As the biggest financial victims, Melbourne hospitality and music industry players also put the pressure on a floundering Brumby. A statement from Augusto Braidotti, general manager of the Cookie Group called the lockout a "dangerous social experiment." Of course with the Cookie Group owning Revolver Upstairs, a Melbourne establishment often not worth entering until well after 2 AM, Braidotti certainly had a lot to lose.

"It punishes fun loving Melbournians and tourists into a 70s-style lifestyle and it will make Responsible Serving of Alcohol very hard to monitor as punters will be locked into the one venue all night long," he said. "This lockout will fuel the already dangerous drug business and create an illegal venues market run by cashed up drug barons.

"It will mean more kids drinking in parks, private homes, on the street, where there are no licensed crowd controllers to look after them."

Amid the fallout, Premier Brumby buckled to public dissatisfaction and overwhelming evidence they lockout wasn't working, killing the laws off: "We've decided as government we will not be continuing with a permanent lockout," he said. Brumby blamed the poor results on the 46 nightclubs that had successfully appealed the lockout via VCAT, thus muddying the figures, but the results were in and lockouts were out.

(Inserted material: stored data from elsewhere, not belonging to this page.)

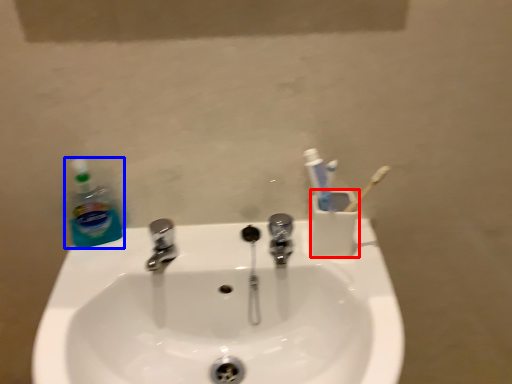
Question: Which point is closer to the camera, liquid (highlighted by a red box) or cleaning product (highlighted by a blue box)?

Choices:
 (A) liquid
 (B) cleaning product

Answer: (A)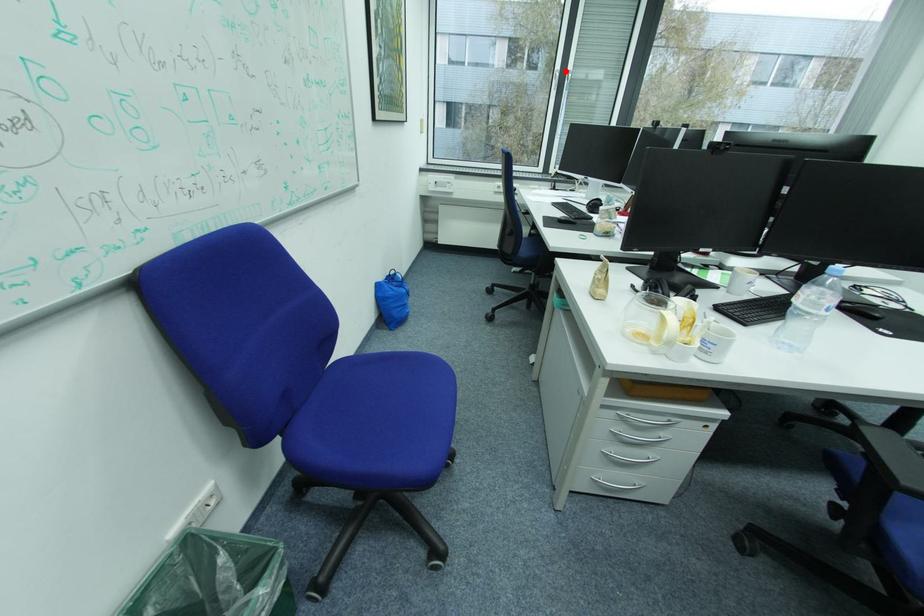
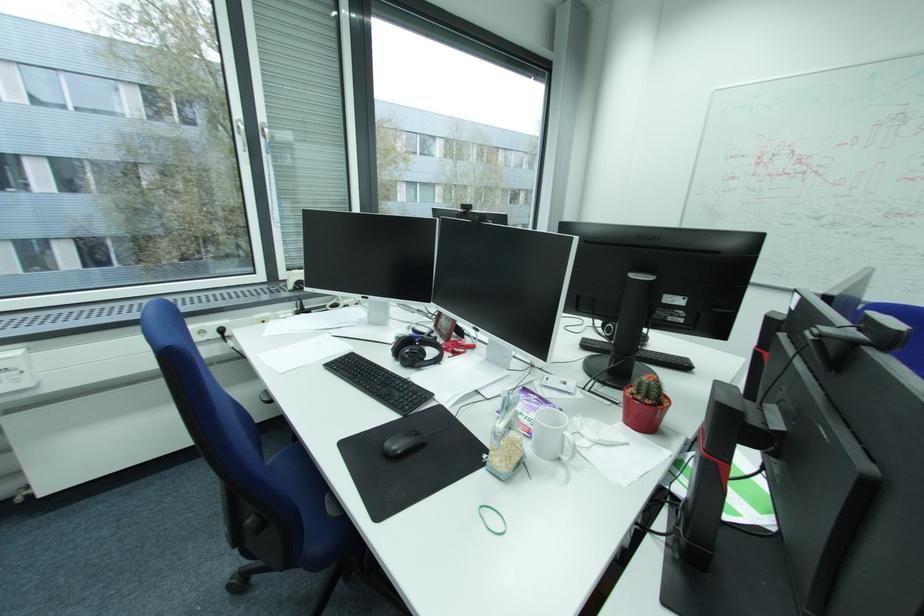
Question: I am providing you with two images of the same scene from different viewpoints. A red point is marked on the first image. Can you still see the location of the red point in image 2?

Choices:
 (A) Yes
 (B) No

Answer: (A)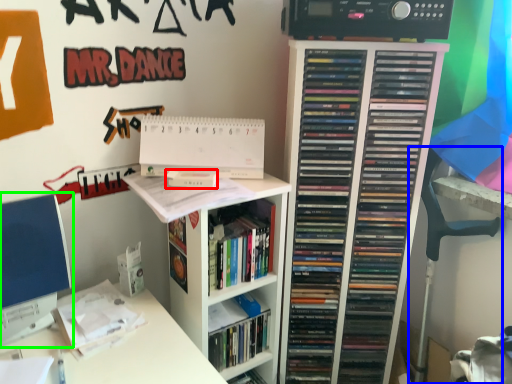
Question: Based on their relative distances, which object is farther from paperback book (highlighted by a red box)? Choose from swivel chair (highlighted by a blue box) and computer monitor (highlighted by a green box).

Choices:
 (A) swivel chair
 (B) computer monitor

Answer: (A)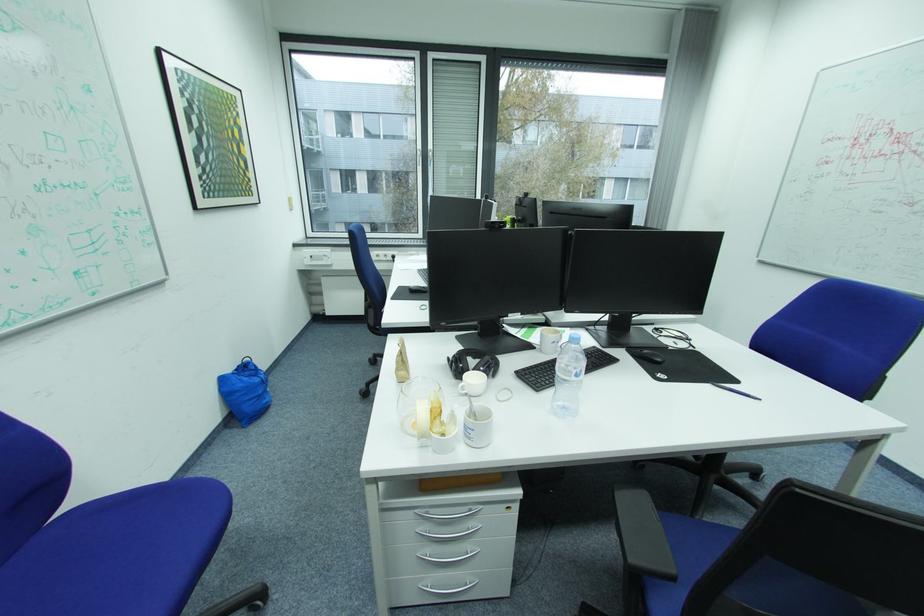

Fast forward seven years and Sydney's youth are either taking $70 cabs to warehouse parties or taking their drugs before the sun goes down. Meanwhile the Andrews Government has announced ambitions to transform Melbourne into a 24-hour city while it gears up for its fourth White Night—otherwise known as the annual party where the state government encourages everyone to stay up all night.

Of course, it's important to note that Melbourne's lockouts never made it past the trial phrase, whereas Sydney's are enshrined in law and proving to be much harder to dismantle. Abandoned by the Brumby Government, the Melbourne lockout now serves as little more than a warning to future policy makers—a warning few seem to be taking heed of.